Bioinformatics methods that begin only after proteins have been assigned to protein families are collectively called “post-homology methods.” They include phylogenetic profiling [18], analysis of conserved gene neighborhoods and conserved gene order [19], and “Rosetta stone” gene fusion analysis [20], among others. Data mining using these methods can be a powerful means to deduce that two different proteins work together, and eventually to parlay information from one molecular marker definition (i.e. one protein family) into a broader understanding of a group of protein families and how they might work together [21]. The STRING database server [22] lets even a novice user start with a single protein from any of a large number of reference genomes and, within seconds, see graphical representations of proteins grouping into highly connected networks as computed from evidence from a host of methods: joint presence or joint absence in the same species (i.e. phylogenetic profiling), conserved gene neighborhood, domain fusions, respective homologs that are coordinately regulated or co-precipitated, etc.

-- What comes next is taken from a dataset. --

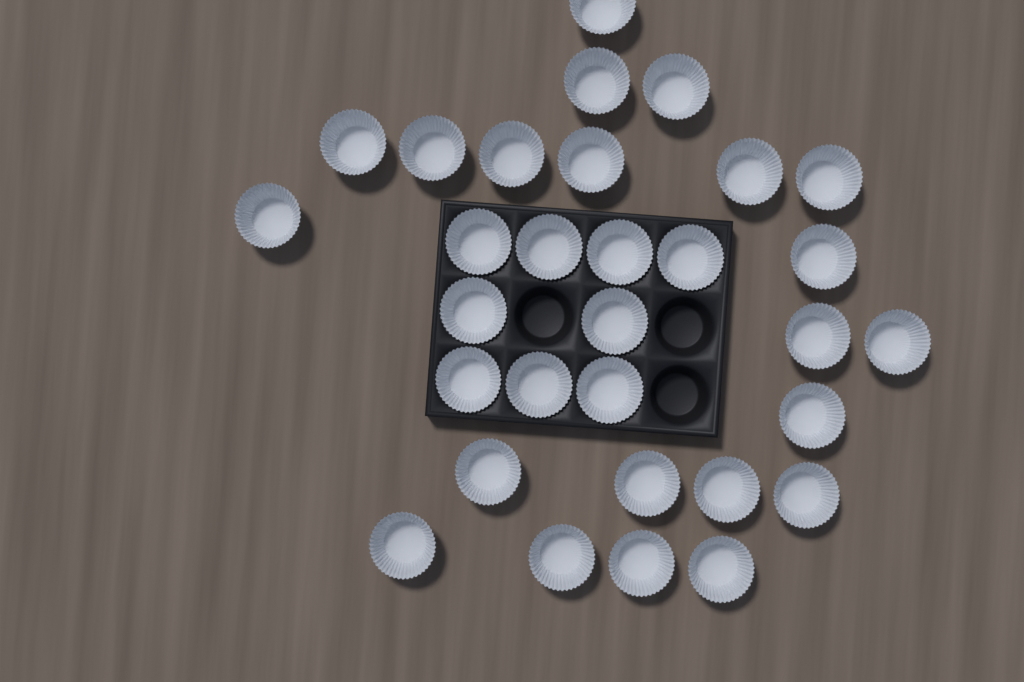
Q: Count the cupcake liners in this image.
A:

Comparative Genomic Reasoning Methods for New Discovery

The post-homology methods, collectively, make it possible to find evidence that one protein family works with another, or that a whole cohort of protein families work together. The next task is to understand what the group of proteins does. Even if each protein is understood only poorly, based on distant homologies to characterized proteins that differ in their specific functions, looking at the whole set together will suggest the nature of the biological process, and therefore help improve the prediction of specific functions.

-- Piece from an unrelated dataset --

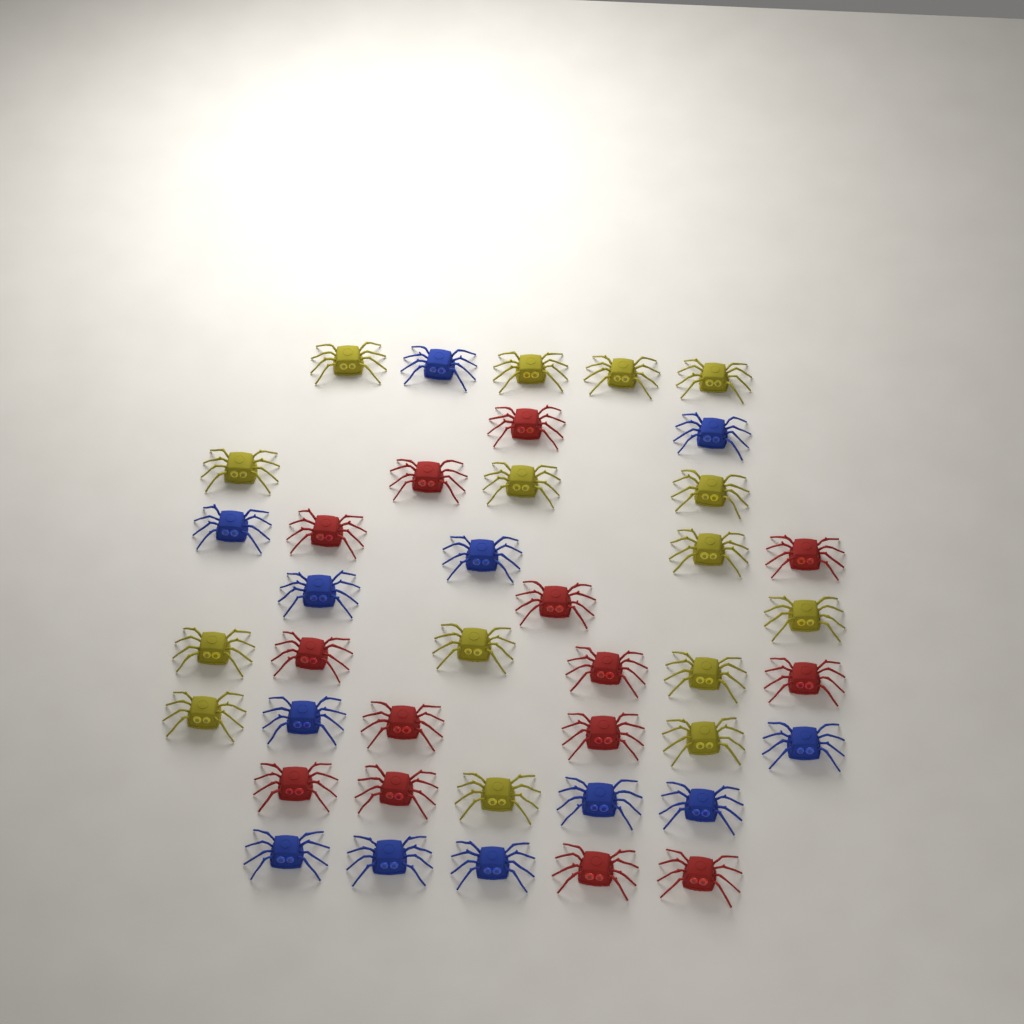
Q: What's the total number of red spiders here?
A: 14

Non-orthologous Gene Displacement (NOD)

Most subsystems should be complete, or completely absent, over the majority of species. It usually makes no sense for a cell to make nearly all enzymes required by a pathway but omit one for a step in the middle, leaving a hole. If a large number of species all have variants of a pathway with the same hole, a reasonable assumption is that the pathway is complete after all. The seemingly missing activity likely is present, but is not recognized because it is provided by an enzyme from a different protein family. A non-orthologous gene displacement (NOD) event must have occurred [23].The enzyme histidinol-phosphatate phosphohydrolase (EC 3.1.3.15) performs the penultimate step in histidine biosynthesis. But in different lineages, enzymes from at least three completely unrelated superfamilies catalyze this step. Presumably, a new phosphohydrolase can arrive in a genome by lateral gene transfer and be retained, perhaps for the sake of a secondary function it performs. The original enzyme, now redundant, may be lost, permanently displaced. Using recurring pathway holes to find new protein families that fill the hole, and using hypothesizing NOD to infer a specific molecular function for those families, is now a standard informatics technique.

Patterns of Design

All bacteria live under similar sets of biological constraints. To survive, thrive, and overgrow their competitors, so they can exist to be studied at all, they must obtain nutrients, synthesize proteins, reproduce their DNA, defend against various threats, and grow and divide. Nutrients required inside the cell somehow must enter across a selectively permeable plasma membrane. All twenty common amino acids are required, each of which must be synthesized if it cannot be imported. Proteins are synthesized from the N-terminus to the C-terminus. The interior of a membrane is hydrophobic, and made selectively permeable by specific transporters. We know from first principles that most pathways will be complete, or completely absent; across most genomes. Cells are unlikely to synthesize a cofactor they cannot use, or an enzyme that needs a cofactor it cannot get. Proteins that work together in the same subsystem, and are equally necessary to some biological process, are likely to be jointly present, or jointly absent, across the vast majority of genomes. Genes needed for the same biological process tend to be co-clustered so they can be coordinately regulated. Such truisms set the stage for reasoning with genomic data, and several examples are presented below.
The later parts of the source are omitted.